__Selected excerpt__
___

Part One Section One – Dreaming is What Makes Life Interesting

The main character in The Alchemist is a shepherd, Santiago. The story starts with Santiago pondering the nature of his work. Santiago is very close to his animals. He calls each of them by name, his schedule revolves around them, and he has conversations with them. Recently, Santiago’s conversations have been about a girl that he met a year ago at the town that is the next destination on his journey. Santiago hasn’t stopped thinking about this girl all year. She is a merchant’s daughter he met while delivering wool to a shop she was browsing. This shop owner bought from Santiago and encouraged him to come back one year later. Hence, Santiago was on the way back to the town where he first met this girl.

Santiago sees his shepherding life as providing him with great freedom. He allows his sheep to lead the way, and eventually, he finds a new path. However, Santiago realizes that this is not true discovery. He had once dreamed of traveling the world. Santiago accepts that dreaming about what you don’t have is what makes life interesting. This is why he has been dreaming for the last year about seeing this girl again. 

Part One Section Two – Achieve Your Personal Legend

Once Santiago reaches Tarifa, his last stop before the city where his dream girl lives, he visits an old gypsy woman. This woman claims to be able to interpret dreams. Santiago has had a recurring dream where a child shows Santiago to the location of some treasure. However, Santiago wakes up just before he finds out exactly where it is located. The gypsy woman tells Santiago that this treasure is real. She explains to Santiago that dreams are a language used by the Soul of the World to communicate with people. The woman accepts her payment as being one-tenth of the treasure when Santiago finds it.

___

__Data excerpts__

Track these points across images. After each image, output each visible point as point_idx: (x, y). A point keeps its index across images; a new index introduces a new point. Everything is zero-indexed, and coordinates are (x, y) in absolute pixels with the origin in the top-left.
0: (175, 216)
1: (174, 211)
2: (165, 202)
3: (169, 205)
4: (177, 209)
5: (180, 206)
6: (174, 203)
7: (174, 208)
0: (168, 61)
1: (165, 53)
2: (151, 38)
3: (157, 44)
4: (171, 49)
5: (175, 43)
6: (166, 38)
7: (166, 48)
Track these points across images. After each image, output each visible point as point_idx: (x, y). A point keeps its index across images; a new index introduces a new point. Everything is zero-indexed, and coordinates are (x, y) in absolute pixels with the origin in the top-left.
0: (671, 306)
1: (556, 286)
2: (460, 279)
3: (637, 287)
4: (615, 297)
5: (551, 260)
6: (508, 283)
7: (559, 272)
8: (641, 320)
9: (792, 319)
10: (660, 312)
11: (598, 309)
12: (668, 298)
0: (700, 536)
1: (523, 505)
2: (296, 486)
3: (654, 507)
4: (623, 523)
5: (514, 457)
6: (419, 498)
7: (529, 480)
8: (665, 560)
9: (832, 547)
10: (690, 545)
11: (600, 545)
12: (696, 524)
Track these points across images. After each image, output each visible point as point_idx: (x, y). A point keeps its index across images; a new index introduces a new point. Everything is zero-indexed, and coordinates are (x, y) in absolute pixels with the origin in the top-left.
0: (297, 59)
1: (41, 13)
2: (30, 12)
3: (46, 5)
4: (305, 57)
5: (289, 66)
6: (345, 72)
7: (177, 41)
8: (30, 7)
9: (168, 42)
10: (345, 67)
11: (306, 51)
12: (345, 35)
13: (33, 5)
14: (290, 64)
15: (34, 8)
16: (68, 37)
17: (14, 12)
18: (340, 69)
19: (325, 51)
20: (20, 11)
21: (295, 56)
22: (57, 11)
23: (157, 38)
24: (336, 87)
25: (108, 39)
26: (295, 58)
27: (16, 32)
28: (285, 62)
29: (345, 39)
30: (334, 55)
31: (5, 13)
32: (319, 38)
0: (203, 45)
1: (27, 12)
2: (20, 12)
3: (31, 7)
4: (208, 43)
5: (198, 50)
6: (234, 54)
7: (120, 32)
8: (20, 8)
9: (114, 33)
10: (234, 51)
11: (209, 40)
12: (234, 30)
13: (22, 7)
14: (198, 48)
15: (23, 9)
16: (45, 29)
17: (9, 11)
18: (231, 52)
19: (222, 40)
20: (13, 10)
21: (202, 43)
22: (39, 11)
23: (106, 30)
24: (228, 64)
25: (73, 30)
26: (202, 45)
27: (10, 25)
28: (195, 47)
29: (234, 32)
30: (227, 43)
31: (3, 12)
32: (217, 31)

___

__Exercise set__
1) Answer these questions about the summary of The Alchemist:
(a) What was Santiago delivering to the shop when he met the merchant's daughter?
(b) What town is Santiago's last stop before the city where the girl lives?
(c) What share of the treasure does the gypsy woman accept as her payment?
2) Carry on the summary of The Alchemist from its final sentence.

__Responses per task__
1)
(a) Wool.
(b) Tarifa.
(c) One-tenth.

2)
Upon leaving the gypsy woman’s house, Santiago sits in the plaza to read a book. An old man comes up to Santiago and tells him that he has read the same book before. The man reveals himself to be Melchizedek, who is the king of Salem. He bestows wisdom upon Paulo Coelho. This wisdom was that the world believes the lie that fate is preventing people from achieving their Personal Legend. Personal Legends are dreams that individuals have wanted to achieve their entire life. Just as the gypsy woman said, Melchizedek explains that Personal Legends come from the Soul of the World. However, fear and routine obscure our Personal Legends. Melchizedek explains to Santiago that he only appears to people who are ready to achieve their dreams. Plus, that he can tell Santiago about the treasure in his dream if he gives him one-tenth of his sheep.

After deliberation, Santiago decides that his sheep and the merchant’s daughter were just steps on the way to his Personal Legend (the treasure). Therefore, he decides to sell his flock immediately and gives Melchizedek six for free. Melchizedek tells Santiago always to follow the omens. Plus, he gives Santiago two stones. One stone was black and called Urim (meaning ‘yes’), and the other stone was white and called Thummim (meaning ‘no’). These stones are there in case Santiago is struggling to understand the omens. With the money from selling his flock, Santiago buys a ticket from Tarifa to Africa and sets sail to find the treasure. 

Upon arriving in Tangiers, Santiago realizes that obtaining his Personal Legend will be more complicated than he first thought. For starters, he does not speak Arabic. While sitting in a bar alone, Santiago is approached by a young man who, in Spanish, offers to help him to get to the Pyramids where the treasure lays. However, when the young man offers to help Santiago buy a camel, he robs Santiago of all his money. Santiago weeps with despair. He had nothing, but he asked the stones if Melchizedek’s blessing was still with him. The answer was yes. So, Santiago continued on his journey toward obtaining his dreams. 

Wandering the streets in search of opportunities, Santiago came across a crystal shop that was struggling financially. Santiago cleans the front window, and the owner subsequently offers him a job. The owner is willing to pay Santiago enough to save up for a new flock of sheep and a passage back to his home. Santiago agrees and takes the job.

Personal Legends Explained

Personal Legends are a common theme in The Alchemist. Throughout the book, Personal Legends serve as the only means by which an individual can live a satisfying life. Those who put off their Personal Legends will suffer from regret and will fail to experience the wealth associated with achieving them. Additionally, following your Personal Legends will allow the world to bestow favors upon you. In fact, the novel even explains that natural elements have to try and achieve their Personal Legends. For example, alchemy involves turning metal into its own Personal Legend: Gold.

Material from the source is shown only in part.